### AIM OF THE TASK
Copy every line of text in the listing below without changing anything, and leave the pictures out.

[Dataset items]
+ + + + + + +
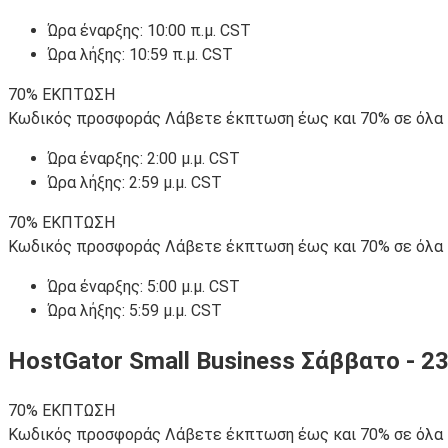
Ώρα έναρξης: 10:00 π.μ. CST
Ώρα λήξης: 10:59 π.μ. CST
70% ΕΚΠΤΩΣΗ
Κωδικός προσφοράς Λάβετε έκπτωση έως και 70% σε όλα τα
Ώρα έναρξης: 2:00 μ.μ. CST
Ώρα λήξης: 2:59 μ.μ. CST
70% ΕΚΠΤΩΣΗ
Κωδικός προσφοράς Λάβετε έκπτωση έως και 70% σε όλα τα
Ώρα έναρξης: 5:00 μ.μ. CST
Ώρα λήξης: 5:59 μ.μ. CST
HostGator Small Business Σάββατο - 2
70% ΕΚΠΤΩΣΗ
Κωδικός προσφοράς Λάβετε έκπτωση έως και 70% σε όλα τα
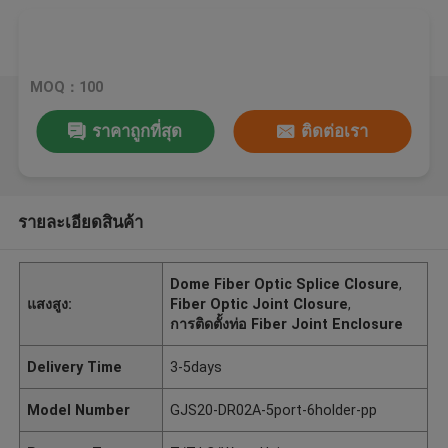
MOQ：100
ราคาถูกที่สุด
ติดต่อเรา
รายละเอียดสินค้า
Dome Fiber Optic Splice Closure
,
แสงสูง:
Fiber Optic Joint Closure
,
การติดตั้งท่อ Fiber Joint Enclosure
Delivery Time
3-5days
Model Number
GJS20-DR02A-5port-6holder-pp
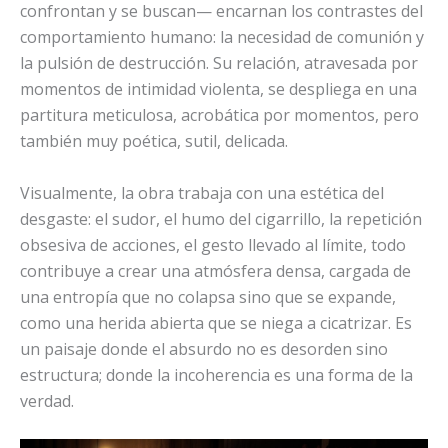
confrontan y se buscan— encarnan los contrastes del
comportamiento humano: la necesidad de comunión y
la pulsión de destrucción. Su relación, atravesada por
momentos de intimidad violenta, se despliega en una
partitura meticulosa, acrobática por momentos, pero
también muy poética, sutil, delicada.
Visualmente, la obra trabaja con una estética del
desgaste: el sudor, el humo del cigarrillo, la repetición
obsesiva de acciones, el gesto llevado al límite, todo
contribuye a crear una atmósfera densa, cargada de
una entropía que no colapsa sino que se expande,
como una herida abierta que se niega a cicatrizar. Es
un paisaje donde el absurdo no es desorden sino
estructura; donde la incoherencia es una forma de la
verdad.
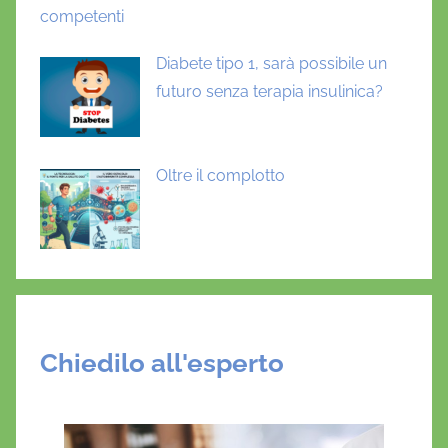
o
competenti
r
d
Diabete tipo 1, sarà possibile un
i
futuro senza terapia insulinica?
s
k
,
Oltre il complotto
p
a
n
d
e
m
i
Chiedilo all'esperto
a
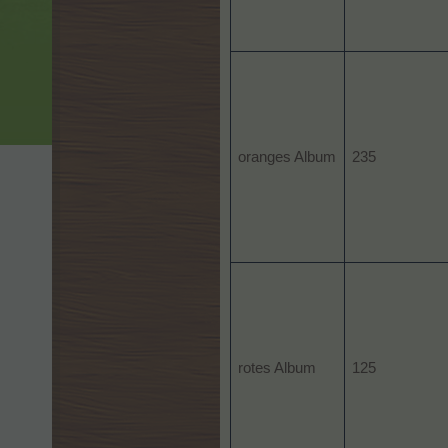
oranges Album
235
rotes Album
125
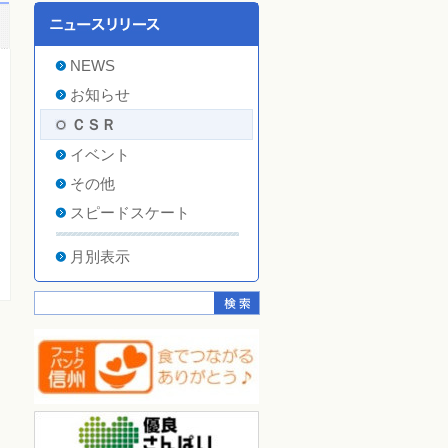
NEWS
お知らせ
ＣＳＲ
イベント
その他
スピードスケート
月別表示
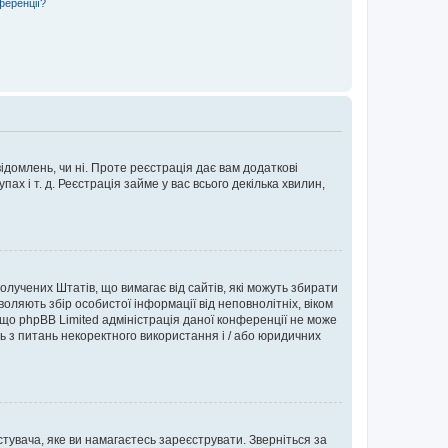
ференції?
ідомлень, чи ні. Проте реєстрація дає вам додаткові
ах і т. д. Реєстрація займе у вас всього декілька хвилин,
Сполучених Штатів, що вимагає від сайтів, які можуть збирати
оляють збір особистої інформації від неповнолітніх, віком
 що phpBB Limited адміністрація даної конференції не може
сь з питань некоректного використання і / або юридичних
тувача, яке ви намагаєтесь зареєструвати. Зверніться за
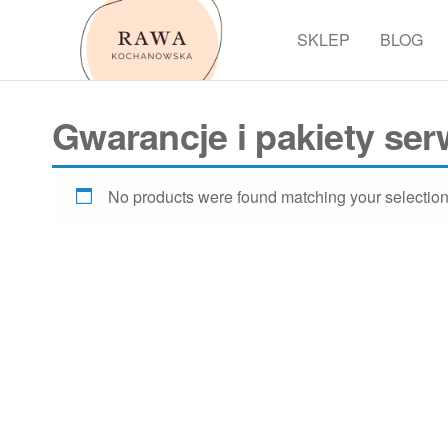
Przejdź
do
SKLEP
BLOG
Rawa
treści
Gwarancje i pakiety se
No products were found matching your selection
+ + + + + + +
### TASK SOLUTION
Ώρα έναρξης: 10:00 π.μ. CST
Ώρα λήξης: 10:59 π.μ. CST
70% ΕΚΠΤΩΣΗ
Κωδικός προσφοράς Λάβετε έκπτωση έως και 70% σε όλα τα
Ώρα έναρξης: 2:00 μ.μ. CST
Ώρα λήξης: 2:59 μ.μ. CST
70% ΕΚΠΤΩΣΗ
Κωδικός προσφοράς Λάβετε έκπτωση έως και 70% σε όλα τα
Ώρα έναρξης: 5:00 μ.μ. CST
Ώρα λήξης: 5:59 μ.μ. CST
HostGator Small Business Σάββατο - 2
70% ΕΚΠΤΩΣΗ
Κωδικός προσφοράς Λάβετε έκπτωση έως και 70% σε όλα τα
MOQ：100
ราคาถูกที่สุด
ติดต่อเรา
รายละเอียดสินค้า
Dome Fiber Optic Splice Closure
,
แสงสูง:
Fiber Optic Joint Closure
,
การติดตั้งท่อ Fiber Joint Enclosure
Delivery Time
3-5days
Model Number
GJS20-DR02A-5port-6holder-pp
confrontan y se buscan— encarnan los contrastes del
comportamiento humano: la necesidad de comunión y
la pulsión de destrucción. Su relación, atravesada por
momentos de intimidad violenta, se despliega en una
partitura meticulosa, acrobática por momentos, pero
también muy poética, sutil, delicada.
Visualmente, la obra trabaja con una estética del
desgaste: el sudor, el humo del cigarrillo, la repetición
obsesiva de acciones, el gesto llevado al límite, todo
contribuye a crear una atmósfera densa, cargada de
una entropía que no colapsa sino que se expande,
como una herida abierta que se niega a cicatrizar. Es
un paisaje donde el absurdo no es desorden sino
estructura; donde la incoherencia es una forma de la
verdad.
o
competenti
r
d
Diabete tipo 1, sarà possibile un
i
futuro senza terapia insulinica?
s
k
,
Oltre il complotto
p
a
n
d
e
m
i
Chiedilo all'esperto
a
oranges Album
235
rotes Album
125
NEWS
お知らせ
ＣＳＲ
イベント
その他
スピードスケート
月別表示
ференції?
ідомлень, чи ні. Проте реєстрація дає вам додаткові
ах і т. д. Реєстрація займе у вас всього декілька хвилин,
Сполучених Штатів, що вимагає від сайтів, які можуть збирати
оляють збір особистої інформації від неповнолітніх, віком
 що phpBB Limited адміністрація даної конференції не може
сь з питань некоректного використання і / або юридичних
тувача, яке ви намагаєтесь зареєструвати. Зверніться за
Przejdź
do
SKLEP
BLOG
Rawa
treści
Gwarancje i pakiety se
No products were found matching your selection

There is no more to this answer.